Kernel density estimation¶
Another common method of evaluating densities in multiple dimensions is kernel density estimation (KDE). This will be discussed more fully in In-Depth: Kernel Density Estimation, but for now we'll simply mention that KDE can be thought of as a way to "smear out" the points in space and add up the result to obtain a smooth function. One extremely quick and simple KDE implementation exists in the scipy.stats
package. Here is a quick example of using the KDE on this data:
from scipy.stats import gaussian_kde
# fit an array of size [Ndim, Nsamples]
data = np.vstack([x, y])
kde = gaussian_kde(data)
# evaluate on a regular grid
xgrid = np.linspace(-3.5, 3.5, 40)
ygrid = np.linspace(-6, 6, 40)
Xgrid, Ygrid = np.meshgrid(xgrid, ygrid)
Z = kde.evaluate(np.vstack([Xgrid.ravel(), Ygrid.ravel()]))
# Plot the result as an image
plt.imshow(Z.reshape(Xgrid.shape),
origin='lower', aspect='auto',
extent=[-3.5, 3.5, -6, 6],
cmap='Blues')
cb = plt.colorbar()
cb.set_label("density")
KDE has a smoothing length that effectively slides the knob between detail and smoothness (one example of the ubiquitous bias–variance trade-off). The literature on choosing an appropriate smoothing length is vast: gaussian_kde
uses a rule-of-thumb to attempt to find a nearly optimal smoothing length for the input data.

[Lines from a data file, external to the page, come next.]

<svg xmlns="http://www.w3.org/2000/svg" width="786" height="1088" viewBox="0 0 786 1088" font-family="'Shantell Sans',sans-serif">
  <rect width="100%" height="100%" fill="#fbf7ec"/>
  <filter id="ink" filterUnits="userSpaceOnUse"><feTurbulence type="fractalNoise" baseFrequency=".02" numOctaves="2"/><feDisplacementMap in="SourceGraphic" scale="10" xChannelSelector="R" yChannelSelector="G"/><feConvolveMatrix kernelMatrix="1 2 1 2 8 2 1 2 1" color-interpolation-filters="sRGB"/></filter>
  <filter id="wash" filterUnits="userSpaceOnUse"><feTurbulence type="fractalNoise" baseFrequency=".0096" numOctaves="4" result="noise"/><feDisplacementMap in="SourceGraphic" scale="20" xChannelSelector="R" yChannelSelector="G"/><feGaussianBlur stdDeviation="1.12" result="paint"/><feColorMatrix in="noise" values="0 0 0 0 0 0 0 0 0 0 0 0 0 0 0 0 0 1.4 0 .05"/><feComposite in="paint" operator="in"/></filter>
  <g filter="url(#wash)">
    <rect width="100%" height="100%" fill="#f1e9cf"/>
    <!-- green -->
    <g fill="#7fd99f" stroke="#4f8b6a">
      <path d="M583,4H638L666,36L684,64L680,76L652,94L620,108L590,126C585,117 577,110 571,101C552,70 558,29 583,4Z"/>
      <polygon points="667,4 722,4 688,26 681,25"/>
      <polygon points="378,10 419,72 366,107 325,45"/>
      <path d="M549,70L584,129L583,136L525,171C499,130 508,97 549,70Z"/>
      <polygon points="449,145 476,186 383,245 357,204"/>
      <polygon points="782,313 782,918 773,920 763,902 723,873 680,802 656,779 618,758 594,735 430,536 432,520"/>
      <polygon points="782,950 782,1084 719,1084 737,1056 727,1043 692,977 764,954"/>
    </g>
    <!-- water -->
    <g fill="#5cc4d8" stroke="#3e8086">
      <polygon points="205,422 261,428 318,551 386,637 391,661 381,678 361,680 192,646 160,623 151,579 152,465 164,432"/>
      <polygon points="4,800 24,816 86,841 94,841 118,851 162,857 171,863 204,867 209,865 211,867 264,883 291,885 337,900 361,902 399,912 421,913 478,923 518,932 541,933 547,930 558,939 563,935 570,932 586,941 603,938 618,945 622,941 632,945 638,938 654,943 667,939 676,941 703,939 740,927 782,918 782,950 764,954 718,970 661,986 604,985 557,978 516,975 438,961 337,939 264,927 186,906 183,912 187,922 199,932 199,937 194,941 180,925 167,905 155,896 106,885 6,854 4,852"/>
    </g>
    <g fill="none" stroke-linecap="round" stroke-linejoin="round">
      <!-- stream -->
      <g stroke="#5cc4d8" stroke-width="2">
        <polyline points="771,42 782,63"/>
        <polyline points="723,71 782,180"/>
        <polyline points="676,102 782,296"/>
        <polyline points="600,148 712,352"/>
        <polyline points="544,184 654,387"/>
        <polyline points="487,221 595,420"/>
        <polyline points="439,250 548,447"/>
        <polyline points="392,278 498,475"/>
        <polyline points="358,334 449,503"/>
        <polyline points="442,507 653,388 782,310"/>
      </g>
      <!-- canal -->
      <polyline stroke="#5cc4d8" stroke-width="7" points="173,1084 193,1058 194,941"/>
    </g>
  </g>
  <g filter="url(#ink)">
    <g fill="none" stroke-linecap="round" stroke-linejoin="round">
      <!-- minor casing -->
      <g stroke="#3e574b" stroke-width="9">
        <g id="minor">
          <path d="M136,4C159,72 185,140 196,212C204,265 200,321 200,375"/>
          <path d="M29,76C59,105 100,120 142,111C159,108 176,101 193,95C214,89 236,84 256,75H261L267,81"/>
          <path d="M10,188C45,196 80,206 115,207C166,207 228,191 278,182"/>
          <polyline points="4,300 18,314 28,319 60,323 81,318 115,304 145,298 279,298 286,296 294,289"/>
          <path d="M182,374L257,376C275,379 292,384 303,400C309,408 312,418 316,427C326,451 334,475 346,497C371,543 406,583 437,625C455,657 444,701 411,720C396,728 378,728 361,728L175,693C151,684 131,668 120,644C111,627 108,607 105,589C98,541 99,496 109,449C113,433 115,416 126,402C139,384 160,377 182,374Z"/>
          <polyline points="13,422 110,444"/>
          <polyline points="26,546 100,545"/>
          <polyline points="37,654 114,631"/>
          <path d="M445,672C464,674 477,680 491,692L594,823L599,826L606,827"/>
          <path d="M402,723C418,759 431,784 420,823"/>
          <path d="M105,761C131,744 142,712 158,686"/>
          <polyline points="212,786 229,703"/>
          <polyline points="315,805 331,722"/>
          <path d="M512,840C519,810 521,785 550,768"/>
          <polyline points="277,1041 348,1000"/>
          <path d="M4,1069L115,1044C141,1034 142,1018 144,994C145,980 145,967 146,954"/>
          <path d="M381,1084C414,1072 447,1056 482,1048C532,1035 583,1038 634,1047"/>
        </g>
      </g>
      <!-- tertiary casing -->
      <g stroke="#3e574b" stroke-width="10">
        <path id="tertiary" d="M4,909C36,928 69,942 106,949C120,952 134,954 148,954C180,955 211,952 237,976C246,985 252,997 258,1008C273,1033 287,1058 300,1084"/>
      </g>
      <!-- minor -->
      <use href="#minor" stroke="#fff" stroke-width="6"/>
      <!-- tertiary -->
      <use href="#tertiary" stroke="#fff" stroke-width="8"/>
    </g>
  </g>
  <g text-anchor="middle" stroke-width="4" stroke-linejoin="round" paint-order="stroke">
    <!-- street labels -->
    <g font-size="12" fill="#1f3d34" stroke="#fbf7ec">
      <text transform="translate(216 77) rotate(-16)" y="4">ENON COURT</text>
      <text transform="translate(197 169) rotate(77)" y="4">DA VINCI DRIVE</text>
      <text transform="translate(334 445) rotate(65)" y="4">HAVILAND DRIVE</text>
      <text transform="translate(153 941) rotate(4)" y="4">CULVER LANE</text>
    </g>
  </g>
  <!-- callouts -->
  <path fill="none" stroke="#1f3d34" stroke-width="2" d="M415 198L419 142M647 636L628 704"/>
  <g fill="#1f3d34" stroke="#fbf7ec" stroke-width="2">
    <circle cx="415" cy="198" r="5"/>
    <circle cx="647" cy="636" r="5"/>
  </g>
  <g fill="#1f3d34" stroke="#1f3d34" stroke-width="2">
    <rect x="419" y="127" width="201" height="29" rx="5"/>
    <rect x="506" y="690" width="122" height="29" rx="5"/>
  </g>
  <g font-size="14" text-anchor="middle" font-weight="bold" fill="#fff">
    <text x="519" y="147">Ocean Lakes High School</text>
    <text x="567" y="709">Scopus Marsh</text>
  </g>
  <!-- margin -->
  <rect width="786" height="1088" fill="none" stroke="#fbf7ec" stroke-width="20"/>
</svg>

Other KDE implementations are available within the SciPy ecosystem, each with its own strengths and weaknesses; see, for example, sklearn.neighbors.KernelDensity
and statsmodels.nonparametric.kernel_density.KDEMultivariate
. For visualizations based on KDE, using Matplotlib tends to be overly verbose. The Seaborn library, discussed in Visualization With Seaborn, provides a much more terse API for creating KDE-based visualizations.